#### [Extract]

==*==

How a man who just watched his football team play the most uninspiring and comical game of his tenure could point to a 1-0 record as a positive is beyond comprehension.  Sure, is it better to have won this game than to have lost?  I guess.

Some fans (and by “some”, I mean very few) have pointed out that at least Tech isn’t 0-1 after this weekend like Iowa State and Kansas, both of which were double-digit home favorites.  But there’s a huge difference in Tech’s 1-0 record and those team’s 0-1 mark and that is the fact that Tech was the only one of the three to face a team from the lower level of the sport.

So while the Red Raiders technically do have a better record than the Cyclones and the Wildcats, does anyone actually believe that a team that had to sweat out a two-point win over an FCS team coming off a 5-win season is in better shape right now than Iowa State, which lost to an 11-win Louisiana team or KSU with lost to an Arkansas State team led by a future NFL wide receiver?

"“Might not have looked like we wanted it to look,” Wells admitted.  “Credit goes to Houston Baptist.  We knew that had a good quarterback and good wideouts.  They threw it around.  They threw it and caught it well.  You know, I’m proud of our guys.”"

Proud?  You were proud of what you saw from your team on Saturday night Coach Wells?  If that is truly the case and not just coach-speak, you might be the only person in Lubbock who wasn’t sitting in the parents and family section of the stands who feels that way.

What happened to the days when coaches around here would call out their teams after such half-hearted performances and bluntly tell us all that his team had been too busy listening to their “fat little girlfriends”?

==*==

#### [Supplied material]
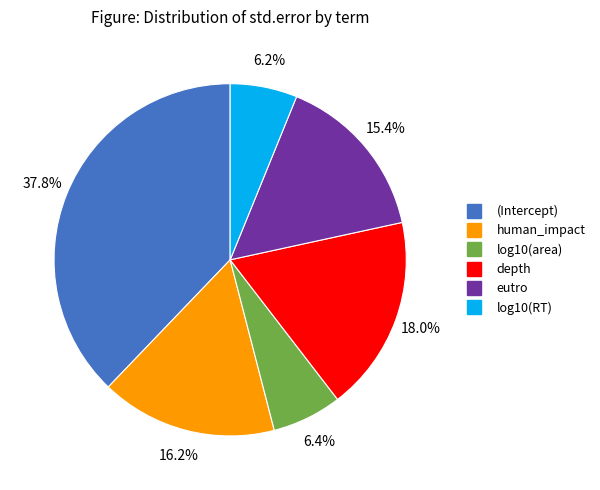

Which slice is the largest?

(Intercept)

==*==

#### [Directive 1]
Reproduce the Texas Tech football column, everything from "How a man who" down to "lost?  I guess.".
#### [Directive 2]
Write the next part of the Texas Tech football column, picking up after its final paragraph.

#### [Answer space 1]
How a man who just watched his football team play the most uninspiring and comical game of his tenure could point to a 1-0 record as a positive is beyond comprehension.  Sure, is it better to have won this game than to have lost?  I guess.

#### [Answer space 2]
While Mike Leach’s tact may have been lacking, his sentiment was spot on.  Performances the likes of which we saw this weekend against HBU are unacceptable for a Power 5 program and Wells may have hammered that message home in the locker room but he should have done so in front of the media to let the fan base know that he was unwilling to accept such putrid football from his program.

Such admissions from Leach were common and they did wonders for his status among the fans as he let us know when he was upset with his team’s lack of effort.  It made us feel as if he was every bit as angry and upset as we were.  That’s what Wells should have done on Saturday, even if he had chosen to be more politically correct about it.

Instead, Wells is rapidly losing any semblance of support he has within this fan base.  A 4-8 debut season did nothing to sway his detractors over to his side and now a complete bedwetting in his second season debut has even those of us who were willing to give him a fair shot questioning our own sanity for such blind faith in a man who has produced losing seasons in four of the last five years.

Just imagine what those of us who bleed the Scarlet and Black will be saying in two weeks time should the Texas Longhorns roll through the Red Raider secondary as easily as Houston Baptist did on Saturday.  And imagine what the majority of the people will be saying after the 2020 season if Wells can’t produce a winning record, a task that looks rather impossible given what transpired against the Huskies.

They won’t be saying that they are exactly where they wanted to be and they won’t be saying they are proud of their guys as Wells inexplicably said after Saturday’s game.  Rather, they will be saying that it’s time for a new head coach…if they aren’t already.